→ Try it:
Report every line in the records below that contains the string "Vysočina", copying each such line in full. Matching is case-sensitive.

Dataset entries
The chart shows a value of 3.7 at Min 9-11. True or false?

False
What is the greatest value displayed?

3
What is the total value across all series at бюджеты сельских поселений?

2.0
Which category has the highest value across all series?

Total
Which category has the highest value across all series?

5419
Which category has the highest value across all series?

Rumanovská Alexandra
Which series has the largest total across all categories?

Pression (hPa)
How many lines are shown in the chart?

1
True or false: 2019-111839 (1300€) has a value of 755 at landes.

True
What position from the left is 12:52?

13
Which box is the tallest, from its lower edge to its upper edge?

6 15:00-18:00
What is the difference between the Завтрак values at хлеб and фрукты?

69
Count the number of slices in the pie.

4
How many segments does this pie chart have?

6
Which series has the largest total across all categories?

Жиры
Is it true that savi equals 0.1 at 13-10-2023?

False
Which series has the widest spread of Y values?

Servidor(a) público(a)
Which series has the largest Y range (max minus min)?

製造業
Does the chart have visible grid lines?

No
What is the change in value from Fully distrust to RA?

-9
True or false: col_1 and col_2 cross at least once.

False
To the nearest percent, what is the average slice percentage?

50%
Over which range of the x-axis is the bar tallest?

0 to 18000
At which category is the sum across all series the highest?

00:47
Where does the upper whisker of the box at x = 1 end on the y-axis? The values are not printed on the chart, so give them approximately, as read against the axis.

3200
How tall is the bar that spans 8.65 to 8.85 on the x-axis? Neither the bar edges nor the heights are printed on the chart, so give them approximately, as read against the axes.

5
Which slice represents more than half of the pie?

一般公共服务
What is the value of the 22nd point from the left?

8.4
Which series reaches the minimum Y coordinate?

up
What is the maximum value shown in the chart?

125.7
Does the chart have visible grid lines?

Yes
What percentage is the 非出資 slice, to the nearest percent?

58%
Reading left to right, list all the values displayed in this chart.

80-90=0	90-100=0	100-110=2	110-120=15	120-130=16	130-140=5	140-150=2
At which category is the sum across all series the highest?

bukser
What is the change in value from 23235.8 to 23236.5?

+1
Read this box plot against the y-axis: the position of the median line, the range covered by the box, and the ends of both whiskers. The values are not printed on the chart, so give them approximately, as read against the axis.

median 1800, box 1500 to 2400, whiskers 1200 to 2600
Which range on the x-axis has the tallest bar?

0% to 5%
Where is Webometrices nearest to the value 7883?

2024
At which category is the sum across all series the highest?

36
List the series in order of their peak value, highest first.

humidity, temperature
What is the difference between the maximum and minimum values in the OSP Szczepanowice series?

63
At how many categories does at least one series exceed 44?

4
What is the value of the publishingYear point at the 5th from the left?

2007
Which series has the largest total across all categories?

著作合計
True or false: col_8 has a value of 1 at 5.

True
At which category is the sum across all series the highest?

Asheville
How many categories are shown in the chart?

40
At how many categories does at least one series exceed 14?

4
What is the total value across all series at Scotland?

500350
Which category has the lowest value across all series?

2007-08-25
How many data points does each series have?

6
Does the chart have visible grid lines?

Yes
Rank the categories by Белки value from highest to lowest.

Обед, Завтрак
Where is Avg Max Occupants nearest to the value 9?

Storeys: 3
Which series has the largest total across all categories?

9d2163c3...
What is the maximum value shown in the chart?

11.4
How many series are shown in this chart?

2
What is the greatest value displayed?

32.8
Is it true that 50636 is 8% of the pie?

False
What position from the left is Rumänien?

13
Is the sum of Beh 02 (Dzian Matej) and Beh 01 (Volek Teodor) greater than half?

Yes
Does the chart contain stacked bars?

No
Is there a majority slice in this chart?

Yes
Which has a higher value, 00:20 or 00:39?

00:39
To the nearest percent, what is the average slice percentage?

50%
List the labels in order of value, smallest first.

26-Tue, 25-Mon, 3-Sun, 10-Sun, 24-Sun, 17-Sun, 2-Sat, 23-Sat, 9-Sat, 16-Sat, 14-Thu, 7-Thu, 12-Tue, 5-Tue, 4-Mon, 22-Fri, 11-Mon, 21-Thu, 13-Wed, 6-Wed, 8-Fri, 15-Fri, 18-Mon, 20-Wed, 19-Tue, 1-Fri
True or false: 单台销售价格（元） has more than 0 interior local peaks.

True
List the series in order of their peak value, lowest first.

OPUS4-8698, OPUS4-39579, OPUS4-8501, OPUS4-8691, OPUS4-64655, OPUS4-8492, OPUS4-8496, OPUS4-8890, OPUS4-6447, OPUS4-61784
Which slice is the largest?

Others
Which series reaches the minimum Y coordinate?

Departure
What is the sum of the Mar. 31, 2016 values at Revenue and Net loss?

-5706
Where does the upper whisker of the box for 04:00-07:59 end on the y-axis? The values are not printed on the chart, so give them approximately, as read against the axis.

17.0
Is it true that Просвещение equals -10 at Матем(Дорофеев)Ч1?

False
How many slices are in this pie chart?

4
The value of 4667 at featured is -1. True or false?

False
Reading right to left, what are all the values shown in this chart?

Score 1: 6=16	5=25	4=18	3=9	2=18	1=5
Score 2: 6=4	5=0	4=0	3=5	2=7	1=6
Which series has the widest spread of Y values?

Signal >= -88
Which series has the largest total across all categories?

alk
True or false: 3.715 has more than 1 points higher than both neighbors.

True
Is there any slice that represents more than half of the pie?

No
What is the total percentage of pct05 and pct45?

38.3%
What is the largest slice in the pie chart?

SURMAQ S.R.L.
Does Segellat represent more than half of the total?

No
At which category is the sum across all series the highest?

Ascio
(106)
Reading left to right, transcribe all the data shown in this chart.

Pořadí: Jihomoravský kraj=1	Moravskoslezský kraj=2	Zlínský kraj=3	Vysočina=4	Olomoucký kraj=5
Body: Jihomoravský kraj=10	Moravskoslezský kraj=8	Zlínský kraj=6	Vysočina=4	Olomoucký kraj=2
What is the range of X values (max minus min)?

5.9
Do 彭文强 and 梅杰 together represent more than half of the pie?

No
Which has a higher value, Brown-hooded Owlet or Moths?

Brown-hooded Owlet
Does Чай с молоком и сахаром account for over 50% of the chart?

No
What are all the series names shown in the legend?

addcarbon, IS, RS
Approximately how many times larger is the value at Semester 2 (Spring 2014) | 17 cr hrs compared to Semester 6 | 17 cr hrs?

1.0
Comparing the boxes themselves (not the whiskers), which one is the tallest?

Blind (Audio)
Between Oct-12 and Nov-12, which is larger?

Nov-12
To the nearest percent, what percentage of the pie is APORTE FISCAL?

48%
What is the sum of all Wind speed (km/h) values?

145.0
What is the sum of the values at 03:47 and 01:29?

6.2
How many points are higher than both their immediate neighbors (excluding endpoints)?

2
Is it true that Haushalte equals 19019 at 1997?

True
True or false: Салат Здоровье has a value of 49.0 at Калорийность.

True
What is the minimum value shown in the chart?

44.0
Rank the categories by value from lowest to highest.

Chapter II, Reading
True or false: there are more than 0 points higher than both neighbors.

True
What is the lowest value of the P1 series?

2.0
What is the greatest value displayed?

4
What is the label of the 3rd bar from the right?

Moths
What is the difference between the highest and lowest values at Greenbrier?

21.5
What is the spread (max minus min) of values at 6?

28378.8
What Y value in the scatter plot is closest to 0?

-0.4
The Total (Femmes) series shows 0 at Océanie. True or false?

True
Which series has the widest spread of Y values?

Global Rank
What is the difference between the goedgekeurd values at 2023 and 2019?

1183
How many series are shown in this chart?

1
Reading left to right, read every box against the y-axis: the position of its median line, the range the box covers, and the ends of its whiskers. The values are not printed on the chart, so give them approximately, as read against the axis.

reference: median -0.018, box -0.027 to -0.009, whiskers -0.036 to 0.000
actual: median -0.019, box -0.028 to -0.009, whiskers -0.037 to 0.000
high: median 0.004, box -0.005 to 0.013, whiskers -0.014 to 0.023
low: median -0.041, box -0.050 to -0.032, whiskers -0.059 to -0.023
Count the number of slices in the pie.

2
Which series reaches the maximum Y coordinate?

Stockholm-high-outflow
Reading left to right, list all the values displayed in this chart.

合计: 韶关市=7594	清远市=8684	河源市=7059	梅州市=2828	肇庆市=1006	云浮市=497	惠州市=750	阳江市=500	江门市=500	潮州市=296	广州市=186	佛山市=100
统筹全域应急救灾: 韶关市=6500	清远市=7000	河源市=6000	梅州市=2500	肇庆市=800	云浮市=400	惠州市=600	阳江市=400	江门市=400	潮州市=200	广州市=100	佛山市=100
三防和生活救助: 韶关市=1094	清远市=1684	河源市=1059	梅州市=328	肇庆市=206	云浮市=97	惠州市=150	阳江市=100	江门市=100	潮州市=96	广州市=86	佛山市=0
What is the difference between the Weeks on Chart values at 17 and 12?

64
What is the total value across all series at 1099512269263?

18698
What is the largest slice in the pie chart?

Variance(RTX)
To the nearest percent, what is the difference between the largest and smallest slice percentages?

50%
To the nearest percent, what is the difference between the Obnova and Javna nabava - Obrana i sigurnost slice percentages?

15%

→ Finished task:
Pořadí: Jihomoravský kraj=1	Moravskoslezský kraj=2	Zlínský kraj=3	Vysočina=4	Olomoucký kraj=5
Body: Jihomoravský kraj=10	Moravskoslezský kraj=8	Zlínský kraj=6	Vysočina=4	Olomoucký kraj=2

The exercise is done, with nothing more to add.